Osservare
Leggere le tracce: riconoscere chi e passato prima di te
La fauna selvatica si vede poco e lascia molto. Impronte, escrementi, peli e segni sulla corteccia raccontano chi vive in un bosco anche quando non incontri nessuno.
La verità che nessuno dice a chi comincia: nella maggior parte delle uscite non si vede niente. Gli animali selvatici sentono, annusano e si spostano molto prima che tu arrivi. Quello che resta sono i segni, e imparare a leggerli cambia completamente il modo in cui si cammina in un bosco.
Le impronte
Il terreno buono è quello che ricorda: fango morbido, neve fresca, sabbia lungo un corso d'acqua.

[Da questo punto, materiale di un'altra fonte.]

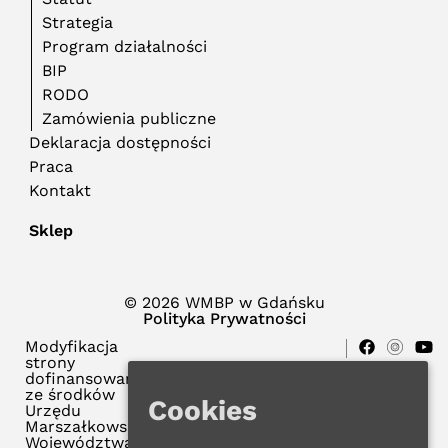
Strategia
Program działalności
BIP
RODO
Zamówienia publiczne
Deklaracja dostępności
Praca
Kontakt
Sklep
© 2026 WMBP w Gdańsku
Polityka Prywatności
Modyfikacja
strony
dofinansowana
ze środków
Cookies
Urzędu
Marszałkowskiego
Województwa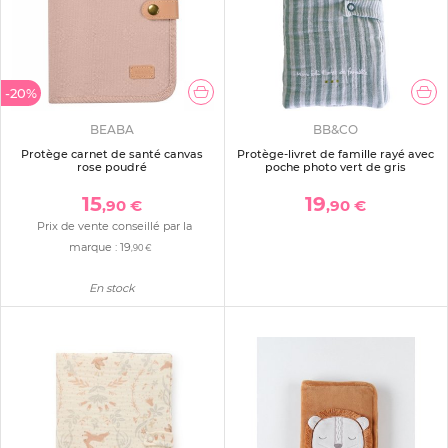
-20%
BEABA
BB&CO
Protège carnet de santé canvas
Protège-livret de famille rayé avec
rose poudré
poche photo vert de gris
15
19
,90 €
,90 €
Prix de vente conseillé par la
marque :
19
,90 €
En stock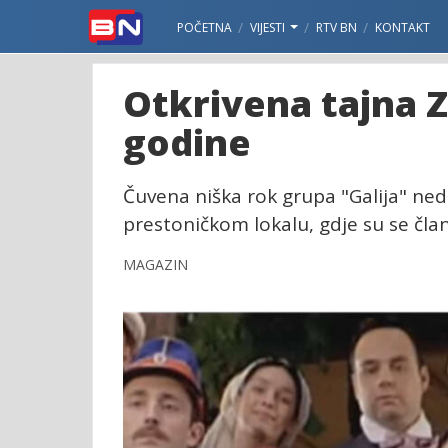
POČETNA
VIJESTI
RTV BN
KONTAKT
Otkrivena tajna 
godine
Čuvena niška rok grupa "Galija" n
prestoničkom lokalu, gdje su se čla
MAGAZIN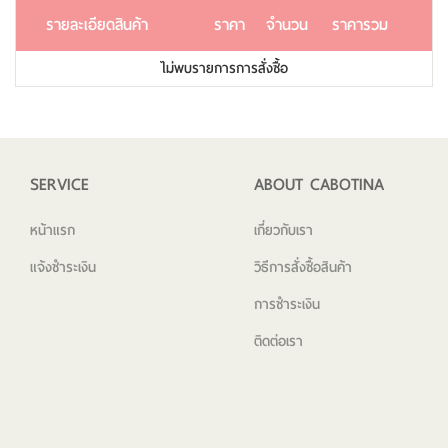
รายละเอียดสินค้า
ราคา
จำนวน
ราคารวม
ไม่พบรายการการสั่งซื้อ
SERVICE
ABOUT CABOTINA
หน้าแรก
เกี่ยวกับเรา
แจ้งชำระเงิน
วิธีการสั่งซื้อสินค้า
การชำระเงิน
ติดต่อเรา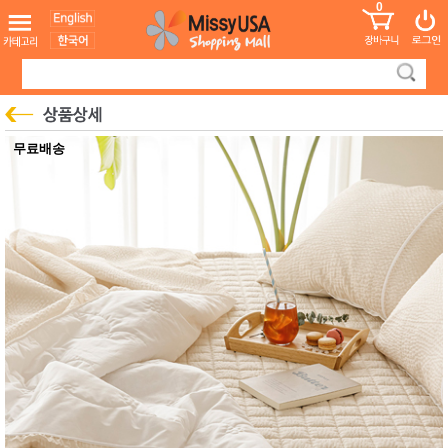
0
어린이
MissyShop
도
Login
청소년
서
성인서
컬러링
북
만화
한국학
무료배송
습지
미국학
습지
고국배
고
송
국
꽃배송
홍삼전
건
문브랜
강
드
건강보
조제품
기능성
건강식
품
Diet/여
성용품
스킨케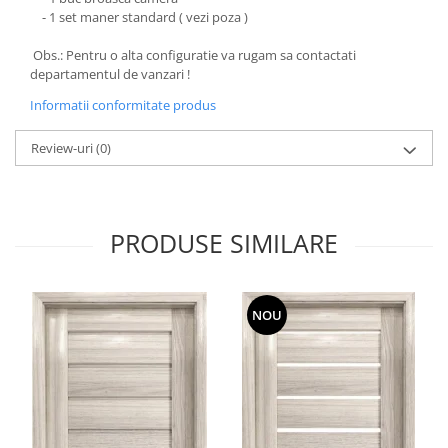
- 1 set maner standard ( vezi poza )
Obs.: Pentru o alta configuratie va rugam sa contactati
departamentul de vanzari !
Informatii conformitate produs
Review-uri
(0)
PRODUSE SIMILARE
NOU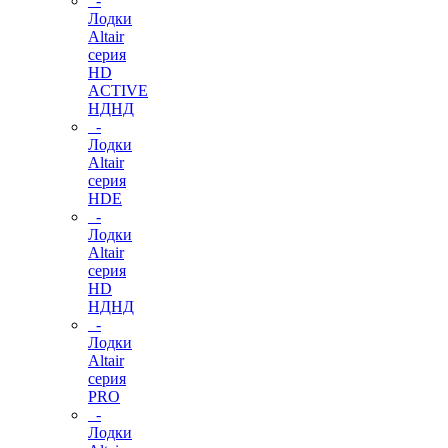
-
Лодки
Altair
серия
HD
ACTIVE
НДНД
-
Лодки
Altair
серия
HDE
-
Лодки
Altair
серия
HD
НДНД
-
Лодки
Altair
серия
PRO
-
Лодки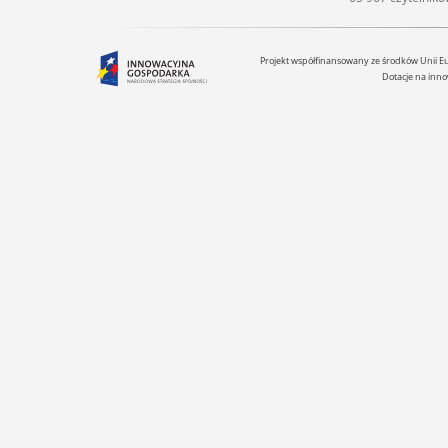
Projekt współfinansowany ze środków Unii 
Dotacje na inno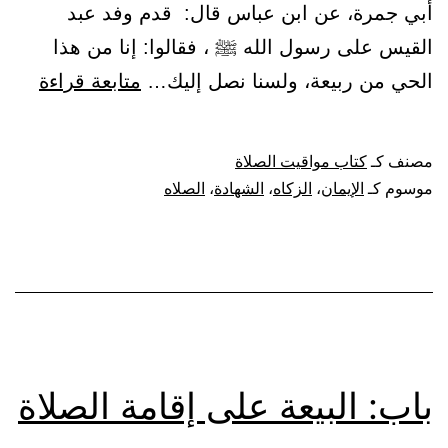
أبي جمرة، عن ابن عباس قال: قدم وفد عبد
القيس على رسول الله ﷺ ، فقالوا: إنا من هذا
باب:
الحي من ربيعة، ولسنا نصل إليك…
متابعة قراءة
{منيب
إليه
مصنف كـ
كتاب مواقيت الصلاة
واتقو
موسوم كـ
الإيمان
،
الزكاه
،
الشهادة
،
الصلاه
وأقيم
الصلا
ولا
تكونو
من
المش
باب: البيعة على إقامة الصلاة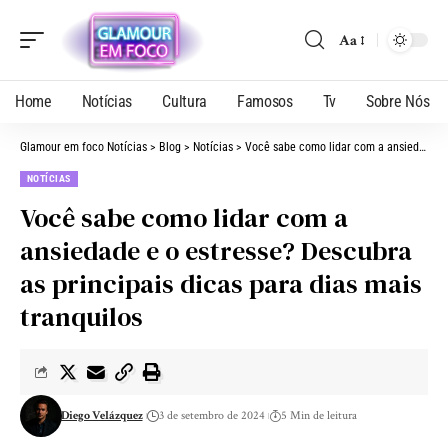
Aa
Home
Notícias
Cultura
Famosos
Tv
Sobre Nós
Glamour em foco Notícias
>
Blog
>
Notícias
>
Você sabe como lidar com a ansiedade e o estresse? Descubra as principais dicas para dias mais tranquilos
NOTÍCIAS
Você sabe como lidar com a
ansiedade e o estresse? Descubra
as principais dicas para dias mais
tranquilos
Diego Velázquez
3 de setembro de 2024
5 Min de leitura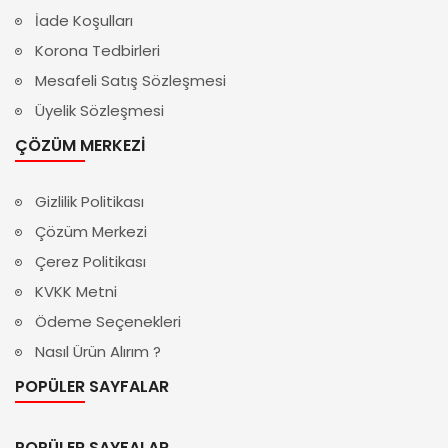
İade Koşulları
Korona Tedbirleri
Mesafeli Satış Sözleşmesi
Üyelik Sözleşmesi
ÇÖZÜM MERKEZI
Gizlilik Politikası
Çözüm Merkezi
Çerez Politikası
KVKK Metni
Ödeme Seçenekleri
Nasıl Ürün Alırım ?
POPÜLER SAYFALAR
POPÜLER SAYFALAR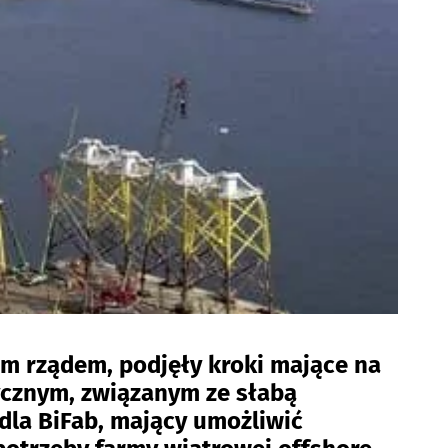
im rządem, podjęły kroki mające na
ycznym, związanym ze słabą
dla BiFab, mający umożliwić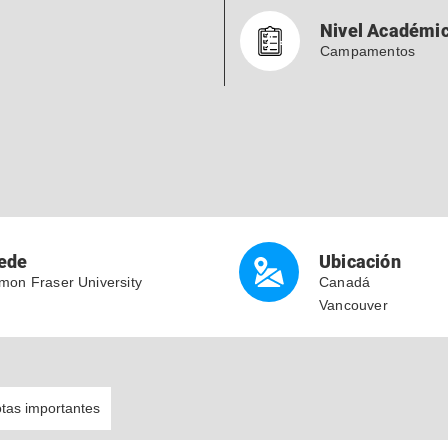
Nivel Académi
Campamentos
ede
Ubicación
mon Fraser University
Canadá
Vancouver
tas importantes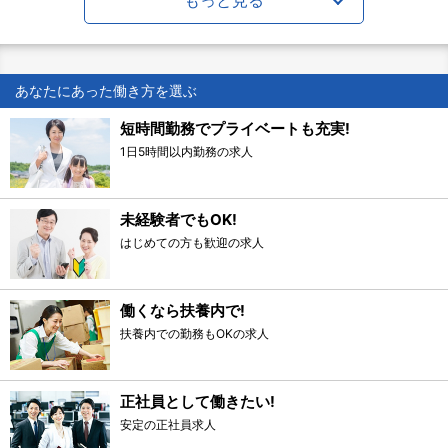
あなたにあった働き方を選ぶ
短時間勤務でプライベートも充実!
1日5時間以内勤務の求人
未経験者でもOK!
はじめての方も歓迎の求人
働くなら扶養内で!
扶養内での勤務もOKの求人
正社員として働きたい!
安定の正社員求人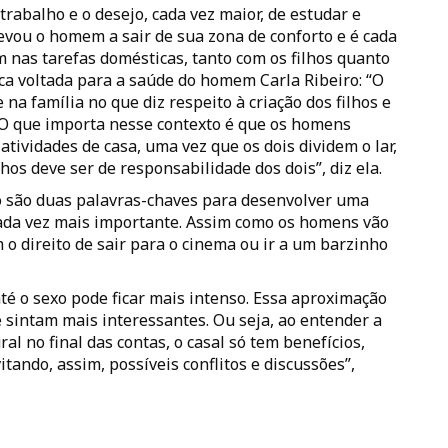
abalho e o desejo, cada vez maior, de estudar e
levou o homem a sair de sua zona de conforto e é cada
 nas tarefas domésticas, tanto com os filhos quanto
ica voltada para a saúde do homem Carla Ribeiro: “O
na família no que diz respeito à criação dos filhos e
. O que importa nesse contexto é que os homens
tividades de casa, uma vez que os dois dividem o lar,
lhos deve ser de responsabilidade dos dois”, diz ela.
o são duas palavras-chaves para desenvolver uma
cada vez mais importante. Assim como os homens vão
o direito de sair para o cinema ou ir a um barzinho
até o sexo pode ficar mais intenso. Essa aproximação
sintam mais interessantes. Ou seja, ao entender a
l no final das contas, o casal só tem benefícios,
itando, assim, possíveis conflitos e discussões”,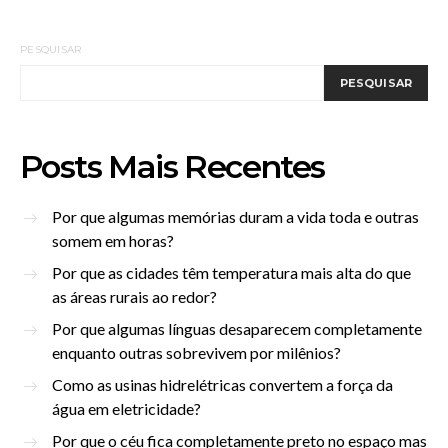
PESQUISAR
PESQUISAR
Posts Mais Recentes
Por que algumas memórias duram a vida toda e outras
somem em horas?
Por que as cidades têm temperatura mais alta do que
as áreas rurais ao redor?
Por que algumas línguas desaparecem completamente
enquanto outras sobrevivem por milênios?
Como as usinas hidrelétricas convertem a força da
água em eletricidade?
Por que o céu fica completamente preto no espaço mas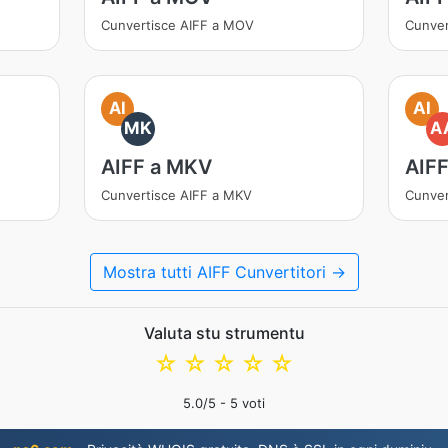
Cunvertisce AIFF a MOV
Cunver
AI
AI
MK
A
AIFF a MKV
AIF
Cunvertisce AIFF a MKV
Cunver
Mostra tutti AIFF Cunvertitori →
Valuta stu strumentu
☆
☆
☆
☆
☆
5.0
/5 -
5
voti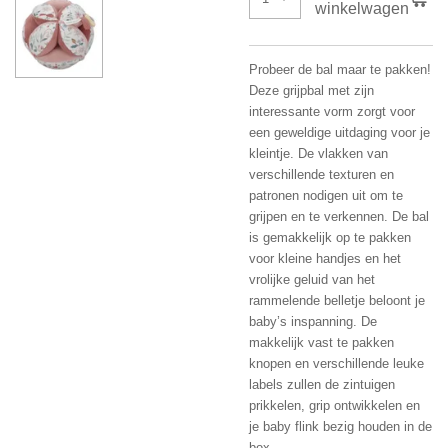
winkelwagen
Probeer de bal maar te pakken!
Deze grijpbal met zijn
interessante vorm zorgt voor
een geweldige uitdaging voor je
kleintje. De vlakken van
verschillende texturen en
patronen nodigen uit om te
grijpen en te verkennen. De bal
is gemakkelijk op te pakken
voor kleine handjes en het
vrolijke geluid van het
rammelende belletje beloont je
baby’s inspanning. De
makkelijk vast te pakken
knopen en verschillende leuke
labels zullen de zintuigen
prikkelen, grip ontwikkelen en
je baby flink bezig houden in de
box.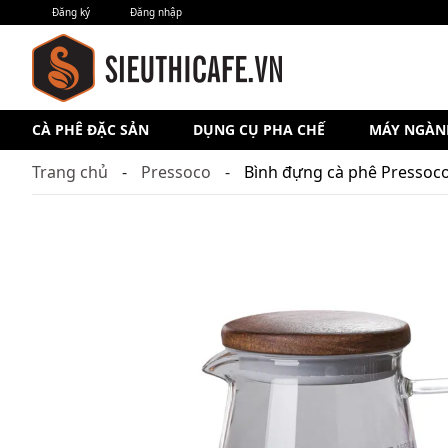
Đăng ký
Đăng nhập
CÀ PHÊ ĐẶC SẢN
DỤNG CỤ PHA CHẾ
MÁY NGÀN
Trang chủ
Pressoco
Bình đựng cà phê Pressoco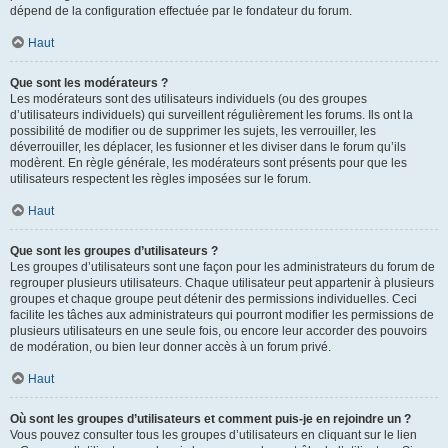
dépend de la configuration effectuée par le fondateur du forum.
Haut
Que sont les modérateurs ?
Les modérateurs sont des utilisateurs individuels (ou des groupes
d’utilisateurs individuels) qui surveillent régulièrement les forums. Ils ont la
possibilité de modifier ou de supprimer les sujets, les verrouiller, les
déverrouiller, les déplacer, les fusionner et les diviser dans le forum qu’ils
modèrent. En règle générale, les modérateurs sont présents pour que les
utilisateurs respectent les règles imposées sur le forum.
Haut
Que sont les groupes d’utilisateurs ?
Les groupes d’utilisateurs sont une façon pour les administrateurs du forum de
regrouper plusieurs utilisateurs. Chaque utilisateur peut appartenir à plusieurs
groupes et chaque groupe peut détenir des permissions individuelles. Ceci
facilite les tâches aux administrateurs qui pourront modifier les permissions de
plusieurs utilisateurs en une seule fois, ou encore leur accorder des pouvoirs
de modération, ou bien leur donner accès à un forum privé.
Haut
Où sont les groupes d’utilisateurs et comment puis-je en rejoindre un ?
Vous pouvez consulter tous les groupes d’utilisateurs en cliquant sur le lien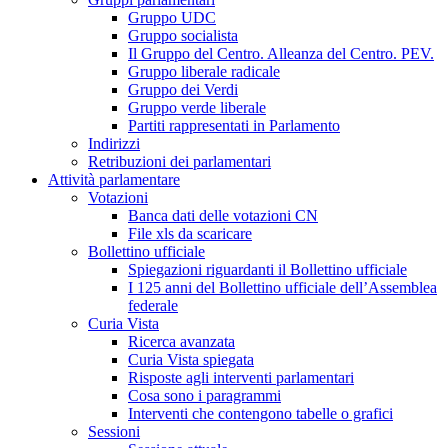
Gruppo UDC
Gruppo socialista
Il Gruppo del Centro. Alleanza del Centro. PEV.
Gruppo liberale radicale
Gruppo dei Verdi
Gruppo verde liberale
Partiti rappresentati in Parlamento
Indirizzi
Retribuzioni dei parlamentari
Attività parlamentare
Votazioni
Banca dati delle votazioni CN
File xls da scaricare
Bollettino ufficiale
Spiegazioni riguardanti il Bollettino ufficiale
I 125 anni del Bollettino ufficiale dell’Assemblea
federale
Curia Vista
Ricerca avanzata
Curia Vista spiegata
Risposte agli interventi parlamentari
Cosa sono i paragrammi
Interventi che contengono tabelle o grafici
Sessioni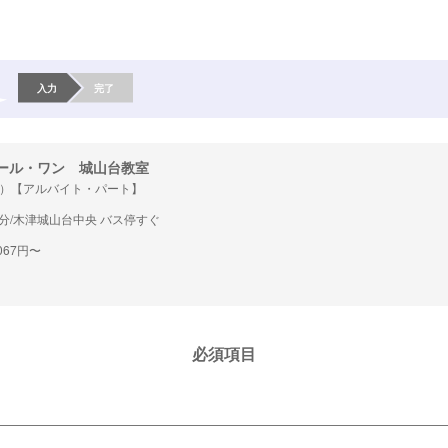
入力
完了
ール・ワン 城山台教室
）【アルバイト・パート】
0分/木津城山台中央 バス停すぐ
067円〜
必須項目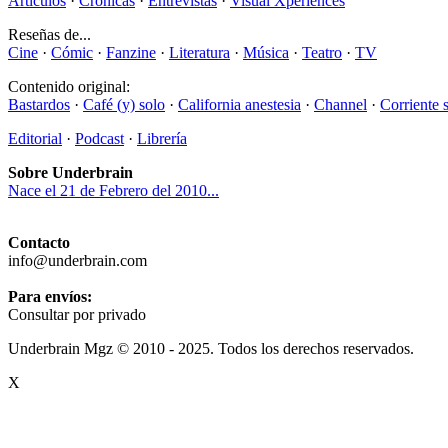
Artículos
·
Crónicas
·
Entrevistas
·
Visual Xperiences
Reseñas de...
Cine
·
Cómic
·
Fanzine
·
Literatura
·
Música
·
Teatro
·
TV
Contenido original:
Bastardos
·
Café (y) solo
·
California anestesia
·
Channel
·
Corriente 
Editorial
·
Podcast
·
Librería
Sobre Underbrain
Nace el 21 de Febrero del 2010...
Contacto
info@underbrain.com
Para envíos:
Consultar por privado
Underbrain Mgz © 2010 - 2025. Todos los derechos reservados.
X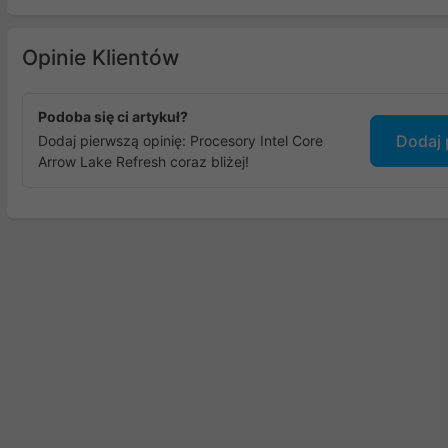
Opinie Klientów
Podoba się ci artykuł?
Dodaj 
Dodaj pierwszą opinię: Procesory Intel Core
Arrow Lake Refresh coraz bliżej!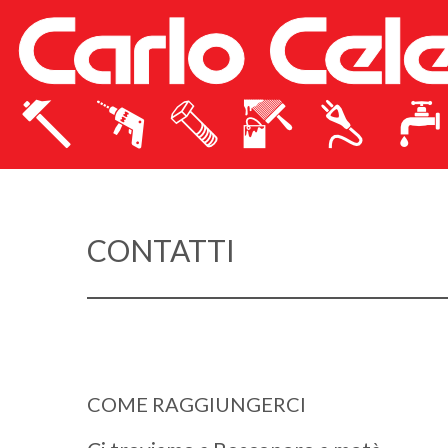
CONTATTI
COME RAGGIUNGERCI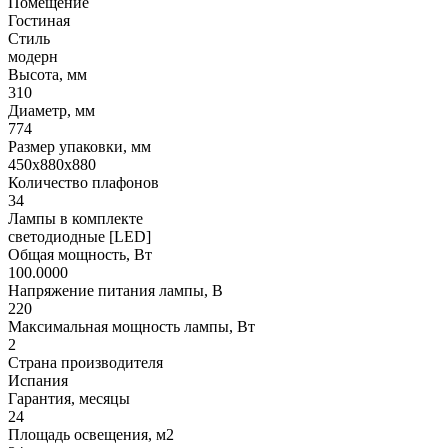
Помещение
Гостиная
Стиль
модерн
Высота, мм
310
Диаметр, мм
774
Размер упаковки, мм
450x880x880
Количество плафонов
34
Лампы в комплекте
светодиодные [LED]
Общая мощность, Вт
100.0000
Напряжение питания лампы, В
220
Максимальная мощность лампы, Вт
2
Страна производителя
Испания
Гарантия, месяцы
24
Площадь освещения, м2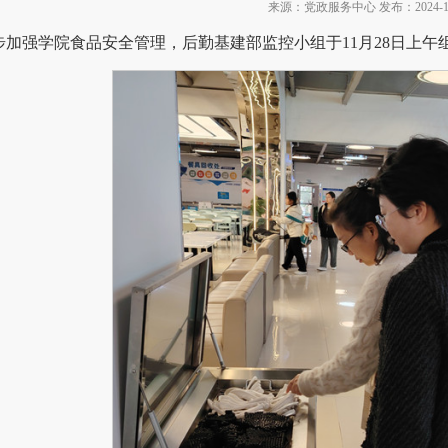
来源：党政服务中心 发布：2024-11
步加强学院食品安全管理，后勤基建部监控小组于11月28日上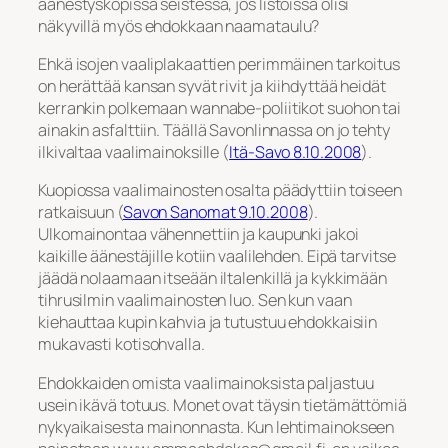
äänestyskopissa seistessä, jos listoissa olisi
näkyvillä myös ehdokkaan naamataulu?
Ehkä isojen vaaliplakaattien perimmäinen tarkoitus
on herättää kansan syvät rivit ja kiihdyttää heidät
kerrankin polkemaan wannabe-poliitikot suohon tai
ainakin asfalttiin. Täällä Savonlinnassa on jo tehty
ilkivaltaa vaalimainoksille (
Itä-Savo 8.10.2008
).
Kuopiossa vaalimainosten osalta päädyttiin toiseen
ratkaisuun (
Savon Sanomat 9.10.2008
).
Ulkomainontaa vähennettiin ja kaupunki jakoi
kaikille äänestäjille kotiin vaalilehden. Eipä tarvitse
jäädä nolaamaan itseään iltalenkillä ja kykkimään
tihrusilmin vaalimainosten luo. Sen kun vaan
kiehauttaa kupin kahvia ja tutustuu ehdokkaisiin
mukavasti kotisohvalla.
Ehdokkaiden omista vaalimainoksista paljastuu
usein ikävä totuus. Monet ovat täysin tietämättömiä
nykyaikaisesta mainonnasta. Kun lehtimainokseen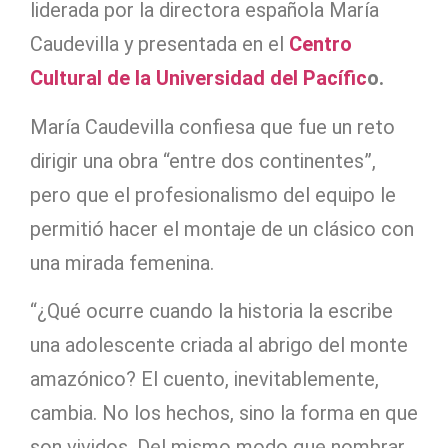
liderada por la directora española María
Caudevilla y presentada en el
Centro
Cultural de la Universidad del Pacífic
o.
María Caudevilla confiesa que fue un reto
dirigir una obra “entre dos continentes”,
pero que el profesionalismo del equipo le
permitió hacer el montaje de un clásico con
una mirada femenina.
“¿Qué ocurre cuando la historia la escribe
una adolescente criada al abrigo del monte
amazónico? El cuento, inevitablemente,
cambia. No los hechos, sino la forma en que
son vividos. Del mismo modo que nombrar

Sul terreno duro non si legge quasi nulla.
Ungulati
Le impronte a due unghioni sono le più comuni. La differenza sta nella misura e nella forma:
Capriolo: circa 4 centimetri, stretta e appuntita.
Cervo: circa 8 centimetri, molto più larga e arrotondata.
Cinghiale: unghioni tozzi e divaricati, con i due speroni laterali spesso impressi. E il dettaglio che lo distingue subito.
Carnivori
Qui la domanda ricorrente e sempre la stessa: cane o lupo? Non esiste un unico segno risolutivo, ma tre indizi insieme dicono molto:
- l'impronta del lupo e più allungata e i due cuscinetti centrali sono più ravvicinati;
- la pista del lupo e regolare, quasi in linea retta per centinaia di metri: un cane vaga, annusa, torna indietro;
- la volpe lascia un impronta più piccola e ordinata, spesso in fila quasi perfetta.
Un impronta isolata non basta mai. Se puoi, segui la pista per qualche decina di metri: e il percorso che racconta l'animale, non il singolo passo.
Gli escrementi
Poco eleganti e molto informativi. Le fatte di volpe sono affusolate e spesso piene di peli o noccioli, lasciate bene in vista su un sasso o al centro del sentiero: sono un messaggio, non una distrazione. Il tasso invece scava piccole latrine e le usa ripetutamente, quindi trovarne una significa essere vicini a una tana.
I segni sulla vegetazione
- Scortecciature in basso sul tronco: cervi e caprioli che si nutrono o che puliscono i palchi.
- Insogli, pozze di fango rimescolato con peli e graffi sugli alberi vicini: cinghiali.
- Coni di abete rosicchiati e lasciati a terra in mucchietti: scoiattolo.
Una regola che vale più di tutte
Fotografa la traccia con qualcosa accanto che dia la misura - una moneta, un coltellino, la mano - e annota dove e quando. Senza scala e senza contesto, una foto di impronta è quasi sempre indeterminabile, anche per uno specialista. Con la scala diventa un dato, e puoi caricarla come rilevazione.
Fonti
- ISPRA, manuali per il monitoraggio dei mammiferi
- Linee guida nazionali per il monitoraggio del lupo (rilevamento di segni di presenza)
Domande frequenti
Come si distingue l'impronta di un lupo da quella di un cane?
Nessun singolo segno e decisivo. Il lupo lascia un impronta più allungata con i cuscinetti centrali ravvicinati, ma il dato più utile e la pista: quella del lupo procede regolare e quasi rettilinea per lunghi tratti, mentre un cane vaga e torna indietro.
Qual è il periodo migliore per cercare le tracce?
Dopo una nevicata fresca o una pioggia che ha ammorbidito il terreno. Sul terreno secco e duro le impronte non si imprimono e non si legge quasi nulla.
Come si fotografa correttamente un impronta?
Sempre con un oggetto di riferimento accanto che dia la scala, ad esempio una moneta, e annotando luogo e data. Senza scala una foto di impronta è quasi sempre indeterminabile.